Now she just had to figure out how to tell him all this, how to make him see—no easy matter for two people who knew each other as well as they did. They actually joked sometimes about getting back together someday; she was fairly sure
My Best Friend's Wedding
had even come up, albeit facetiously. Resorting to trickery or an over-the-top gesture was unthinkable, so Mike was, uncharacteristically, at a loss as to how to proceed. For now she would bide her time, and trust herself to recognize when the moment was right—and when it was, to act with the pinpoint precision that moment required.

RUSH STREET WAS
a staple of the gentrified Culver City strip, a Chicago-themed restaurant with a bar on one side and a bank of TVs behind it that played whatever Bulls, Bears, Cubs, or White Sox game happened to be on. The vibe was upscale, with high ceilings and muted lighting, but the Chicago expats got rowdy sometimes, and once, Mike actually saw a man pee drunkenly in front of the bar—much to the horror of an elderly patron, who spat out her kielbasa sausage perfectly on cue, as if they were starring in a bawdy sitcom together. At 8 p.m. on the dot Mike stalked past the leggy blonde manning the hostess station and climbed a wide staircase in the back leading to a more intimate bar with twin stripper poles. It was too early for strippers. In fact, there was no one there except a bartender, and in less than a minute she was towing her vodka-soda to a balcony behind the bar where patrons could lounge and perhaps sneak a cigarette or two if they were regulars. Twenty minutes later, a waiter passed by and she ordered a second vodka-soda while her phone buzzed:

            
walking up

            
upstairs outsde ur in trub

she wrote back, trying to arrange her mouth into a frown, except that whenever she knew Richard was close she couldn't help grinning like an idiot. Any number of in jokes or funny stories they shared bubbled to the surface. He admitted once that the same thing happened to him, and here he was now, bounding over to her, the same dimpled smile plastered on his face as on that first fateful night in the dining hall.

God, how she loved him.

He sat down.

“Yo.” He managed to make the single syllable sound apologetic.

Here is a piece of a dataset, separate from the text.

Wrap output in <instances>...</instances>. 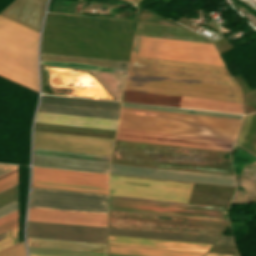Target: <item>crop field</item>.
<instances>
[{"instance_id": "crop-field-3", "label": "crop field", "mask_w": 256, "mask_h": 256, "mask_svg": "<svg viewBox=\"0 0 256 256\" xmlns=\"http://www.w3.org/2000/svg\"><path fill=\"white\" fill-rule=\"evenodd\" d=\"M39 33L0 16V75L38 92Z\"/></svg>"}, {"instance_id": "crop-field-33", "label": "crop field", "mask_w": 256, "mask_h": 256, "mask_svg": "<svg viewBox=\"0 0 256 256\" xmlns=\"http://www.w3.org/2000/svg\"><path fill=\"white\" fill-rule=\"evenodd\" d=\"M251 151L254 152V153H256V140H255V142H254V145H253V148H252Z\"/></svg>"}, {"instance_id": "crop-field-35", "label": "crop field", "mask_w": 256, "mask_h": 256, "mask_svg": "<svg viewBox=\"0 0 256 256\" xmlns=\"http://www.w3.org/2000/svg\"><path fill=\"white\" fill-rule=\"evenodd\" d=\"M29 256H45V255H34V254H29Z\"/></svg>"}, {"instance_id": "crop-field-32", "label": "crop field", "mask_w": 256, "mask_h": 256, "mask_svg": "<svg viewBox=\"0 0 256 256\" xmlns=\"http://www.w3.org/2000/svg\"><path fill=\"white\" fill-rule=\"evenodd\" d=\"M205 256H232V255H222V254L207 253Z\"/></svg>"}, {"instance_id": "crop-field-9", "label": "crop field", "mask_w": 256, "mask_h": 256, "mask_svg": "<svg viewBox=\"0 0 256 256\" xmlns=\"http://www.w3.org/2000/svg\"><path fill=\"white\" fill-rule=\"evenodd\" d=\"M123 101L243 113L242 103L125 91Z\"/></svg>"}, {"instance_id": "crop-field-12", "label": "crop field", "mask_w": 256, "mask_h": 256, "mask_svg": "<svg viewBox=\"0 0 256 256\" xmlns=\"http://www.w3.org/2000/svg\"><path fill=\"white\" fill-rule=\"evenodd\" d=\"M41 64L105 71L127 70L128 62L41 53Z\"/></svg>"}, {"instance_id": "crop-field-36", "label": "crop field", "mask_w": 256, "mask_h": 256, "mask_svg": "<svg viewBox=\"0 0 256 256\" xmlns=\"http://www.w3.org/2000/svg\"><path fill=\"white\" fill-rule=\"evenodd\" d=\"M109 256H125V255H114V254H109Z\"/></svg>"}, {"instance_id": "crop-field-14", "label": "crop field", "mask_w": 256, "mask_h": 256, "mask_svg": "<svg viewBox=\"0 0 256 256\" xmlns=\"http://www.w3.org/2000/svg\"><path fill=\"white\" fill-rule=\"evenodd\" d=\"M110 162L34 154V165L104 172Z\"/></svg>"}, {"instance_id": "crop-field-26", "label": "crop field", "mask_w": 256, "mask_h": 256, "mask_svg": "<svg viewBox=\"0 0 256 256\" xmlns=\"http://www.w3.org/2000/svg\"><path fill=\"white\" fill-rule=\"evenodd\" d=\"M18 224V210L0 218V232Z\"/></svg>"}, {"instance_id": "crop-field-8", "label": "crop field", "mask_w": 256, "mask_h": 256, "mask_svg": "<svg viewBox=\"0 0 256 256\" xmlns=\"http://www.w3.org/2000/svg\"><path fill=\"white\" fill-rule=\"evenodd\" d=\"M28 237L107 244V228L28 221Z\"/></svg>"}, {"instance_id": "crop-field-18", "label": "crop field", "mask_w": 256, "mask_h": 256, "mask_svg": "<svg viewBox=\"0 0 256 256\" xmlns=\"http://www.w3.org/2000/svg\"><path fill=\"white\" fill-rule=\"evenodd\" d=\"M41 103L105 109V110H115V111H119L120 105H121L120 103H115V102H105V101L48 96V95H42Z\"/></svg>"}, {"instance_id": "crop-field-23", "label": "crop field", "mask_w": 256, "mask_h": 256, "mask_svg": "<svg viewBox=\"0 0 256 256\" xmlns=\"http://www.w3.org/2000/svg\"><path fill=\"white\" fill-rule=\"evenodd\" d=\"M122 107L147 109V110H157V111H167V112H177V113H187V114H197V115H207V116H217V117H227V118H237V119H241V117H242V115H237V114L187 110V109L148 106V105H138V104H128V103H123Z\"/></svg>"}, {"instance_id": "crop-field-10", "label": "crop field", "mask_w": 256, "mask_h": 256, "mask_svg": "<svg viewBox=\"0 0 256 256\" xmlns=\"http://www.w3.org/2000/svg\"><path fill=\"white\" fill-rule=\"evenodd\" d=\"M110 173L235 186L233 176L111 164Z\"/></svg>"}, {"instance_id": "crop-field-22", "label": "crop field", "mask_w": 256, "mask_h": 256, "mask_svg": "<svg viewBox=\"0 0 256 256\" xmlns=\"http://www.w3.org/2000/svg\"><path fill=\"white\" fill-rule=\"evenodd\" d=\"M255 137L256 113H252L244 116L234 144L240 145L250 151Z\"/></svg>"}, {"instance_id": "crop-field-13", "label": "crop field", "mask_w": 256, "mask_h": 256, "mask_svg": "<svg viewBox=\"0 0 256 256\" xmlns=\"http://www.w3.org/2000/svg\"><path fill=\"white\" fill-rule=\"evenodd\" d=\"M45 5V0H16L1 14L39 31Z\"/></svg>"}, {"instance_id": "crop-field-1", "label": "crop field", "mask_w": 256, "mask_h": 256, "mask_svg": "<svg viewBox=\"0 0 256 256\" xmlns=\"http://www.w3.org/2000/svg\"><path fill=\"white\" fill-rule=\"evenodd\" d=\"M125 90L242 102L224 66L136 56Z\"/></svg>"}, {"instance_id": "crop-field-16", "label": "crop field", "mask_w": 256, "mask_h": 256, "mask_svg": "<svg viewBox=\"0 0 256 256\" xmlns=\"http://www.w3.org/2000/svg\"><path fill=\"white\" fill-rule=\"evenodd\" d=\"M109 244L207 252L211 245L109 236Z\"/></svg>"}, {"instance_id": "crop-field-21", "label": "crop field", "mask_w": 256, "mask_h": 256, "mask_svg": "<svg viewBox=\"0 0 256 256\" xmlns=\"http://www.w3.org/2000/svg\"><path fill=\"white\" fill-rule=\"evenodd\" d=\"M39 111L63 113V114H73V115H83V116H93V117H103V118H113V119H117L118 113H119V112H115V111H105V110L55 106V105H45V104H41Z\"/></svg>"}, {"instance_id": "crop-field-5", "label": "crop field", "mask_w": 256, "mask_h": 256, "mask_svg": "<svg viewBox=\"0 0 256 256\" xmlns=\"http://www.w3.org/2000/svg\"><path fill=\"white\" fill-rule=\"evenodd\" d=\"M132 55L223 64L213 45L139 37Z\"/></svg>"}, {"instance_id": "crop-field-4", "label": "crop field", "mask_w": 256, "mask_h": 256, "mask_svg": "<svg viewBox=\"0 0 256 256\" xmlns=\"http://www.w3.org/2000/svg\"><path fill=\"white\" fill-rule=\"evenodd\" d=\"M193 184L109 175V195L186 203Z\"/></svg>"}, {"instance_id": "crop-field-20", "label": "crop field", "mask_w": 256, "mask_h": 256, "mask_svg": "<svg viewBox=\"0 0 256 256\" xmlns=\"http://www.w3.org/2000/svg\"><path fill=\"white\" fill-rule=\"evenodd\" d=\"M109 253L137 256H203L205 253L109 245Z\"/></svg>"}, {"instance_id": "crop-field-34", "label": "crop field", "mask_w": 256, "mask_h": 256, "mask_svg": "<svg viewBox=\"0 0 256 256\" xmlns=\"http://www.w3.org/2000/svg\"><path fill=\"white\" fill-rule=\"evenodd\" d=\"M130 1H134V2H136L138 4L141 0H130Z\"/></svg>"}, {"instance_id": "crop-field-15", "label": "crop field", "mask_w": 256, "mask_h": 256, "mask_svg": "<svg viewBox=\"0 0 256 256\" xmlns=\"http://www.w3.org/2000/svg\"><path fill=\"white\" fill-rule=\"evenodd\" d=\"M36 122L115 130L117 120L39 112Z\"/></svg>"}, {"instance_id": "crop-field-2", "label": "crop field", "mask_w": 256, "mask_h": 256, "mask_svg": "<svg viewBox=\"0 0 256 256\" xmlns=\"http://www.w3.org/2000/svg\"><path fill=\"white\" fill-rule=\"evenodd\" d=\"M154 117L121 113L118 126L234 138L241 120L126 109ZM118 127V130L233 141L230 138ZM118 131L116 139L230 151L233 142Z\"/></svg>"}, {"instance_id": "crop-field-30", "label": "crop field", "mask_w": 256, "mask_h": 256, "mask_svg": "<svg viewBox=\"0 0 256 256\" xmlns=\"http://www.w3.org/2000/svg\"><path fill=\"white\" fill-rule=\"evenodd\" d=\"M17 168L18 166L15 165L0 164V176L7 174Z\"/></svg>"}, {"instance_id": "crop-field-31", "label": "crop field", "mask_w": 256, "mask_h": 256, "mask_svg": "<svg viewBox=\"0 0 256 256\" xmlns=\"http://www.w3.org/2000/svg\"><path fill=\"white\" fill-rule=\"evenodd\" d=\"M216 244L234 245L231 237L223 236Z\"/></svg>"}, {"instance_id": "crop-field-17", "label": "crop field", "mask_w": 256, "mask_h": 256, "mask_svg": "<svg viewBox=\"0 0 256 256\" xmlns=\"http://www.w3.org/2000/svg\"><path fill=\"white\" fill-rule=\"evenodd\" d=\"M109 235L214 244L218 238L109 228Z\"/></svg>"}, {"instance_id": "crop-field-24", "label": "crop field", "mask_w": 256, "mask_h": 256, "mask_svg": "<svg viewBox=\"0 0 256 256\" xmlns=\"http://www.w3.org/2000/svg\"><path fill=\"white\" fill-rule=\"evenodd\" d=\"M29 253L57 255V256H107V254H102V253L79 252V251L45 249V248H34V247H29Z\"/></svg>"}, {"instance_id": "crop-field-11", "label": "crop field", "mask_w": 256, "mask_h": 256, "mask_svg": "<svg viewBox=\"0 0 256 256\" xmlns=\"http://www.w3.org/2000/svg\"><path fill=\"white\" fill-rule=\"evenodd\" d=\"M28 220L107 227V216L34 208Z\"/></svg>"}, {"instance_id": "crop-field-28", "label": "crop field", "mask_w": 256, "mask_h": 256, "mask_svg": "<svg viewBox=\"0 0 256 256\" xmlns=\"http://www.w3.org/2000/svg\"><path fill=\"white\" fill-rule=\"evenodd\" d=\"M18 183V172L0 180V191L7 189Z\"/></svg>"}, {"instance_id": "crop-field-29", "label": "crop field", "mask_w": 256, "mask_h": 256, "mask_svg": "<svg viewBox=\"0 0 256 256\" xmlns=\"http://www.w3.org/2000/svg\"><path fill=\"white\" fill-rule=\"evenodd\" d=\"M17 209H18V199L7 205L0 207V217L7 215Z\"/></svg>"}, {"instance_id": "crop-field-27", "label": "crop field", "mask_w": 256, "mask_h": 256, "mask_svg": "<svg viewBox=\"0 0 256 256\" xmlns=\"http://www.w3.org/2000/svg\"><path fill=\"white\" fill-rule=\"evenodd\" d=\"M0 256H25L24 241L0 252Z\"/></svg>"}, {"instance_id": "crop-field-19", "label": "crop field", "mask_w": 256, "mask_h": 256, "mask_svg": "<svg viewBox=\"0 0 256 256\" xmlns=\"http://www.w3.org/2000/svg\"><path fill=\"white\" fill-rule=\"evenodd\" d=\"M29 246L107 253V245L28 238Z\"/></svg>"}, {"instance_id": "crop-field-25", "label": "crop field", "mask_w": 256, "mask_h": 256, "mask_svg": "<svg viewBox=\"0 0 256 256\" xmlns=\"http://www.w3.org/2000/svg\"><path fill=\"white\" fill-rule=\"evenodd\" d=\"M18 243V225L0 233V251Z\"/></svg>"}, {"instance_id": "crop-field-7", "label": "crop field", "mask_w": 256, "mask_h": 256, "mask_svg": "<svg viewBox=\"0 0 256 256\" xmlns=\"http://www.w3.org/2000/svg\"><path fill=\"white\" fill-rule=\"evenodd\" d=\"M30 207L107 215V196L33 188Z\"/></svg>"}, {"instance_id": "crop-field-6", "label": "crop field", "mask_w": 256, "mask_h": 256, "mask_svg": "<svg viewBox=\"0 0 256 256\" xmlns=\"http://www.w3.org/2000/svg\"><path fill=\"white\" fill-rule=\"evenodd\" d=\"M37 188L107 195V174L33 167Z\"/></svg>"}]
</instances>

She raised an eyebrow. “You get lost?”

“I know, I know. Sorry! Traffic.”

Mike audibly drew in her breath, placing one shapely hand over her chest: “
In L.A.?

“Yeah, yeah, suck it. Plus, I was stuck on the phone with the 'rents. Couldn't get them off. They've been calling me literally every fucking day,
begging
me not to go through with the Decent Proposal. But I think they finally get that it's a lost cause.”

“First, I'm going to need you to promise me you'll never say ‘the 'rents' again. Second, I cannot
wait
to hear more about Dave and Judy's thoughts on the DP.”

“DP, ha. Makes me think of director of photography. Are we abbreviating it now?”

“Oh, I think we have to. From this day forth,” she lifted her empty glass, “we henceforth refer to this crazy shit of yours as the DP.”

He lifted his hand and mimed a glass. “So shall it be.”

It had been a while since they'd made up a code word. They used to do it all the time. Some of their favorites arose via autotype
gone awry. When Mike said, “Cute hit, 9 o'clock,” she was referring to a guy on her left, since “guy” often came out as “hit” while texting. On a budget trip to the Greek islands a few years back when Richard was still gainfully employed, they'd had a lot of fun with the difference between Greek and English letters and came to refer to “crepes” by their Greek alphabet spelling, which looked something like “kpenes.” Whenever Mike felt like dessert after a big meal, she asked Richard if he fancied a “kah-pen-es,” and they'd break into laughter. (All the better if there were others present to be bewildered.) The double entendre potential of the word did not go unrecognized by them either, and many a Saturday or Sunday morning he asked her if she'd “eaten any kpenes” the night before.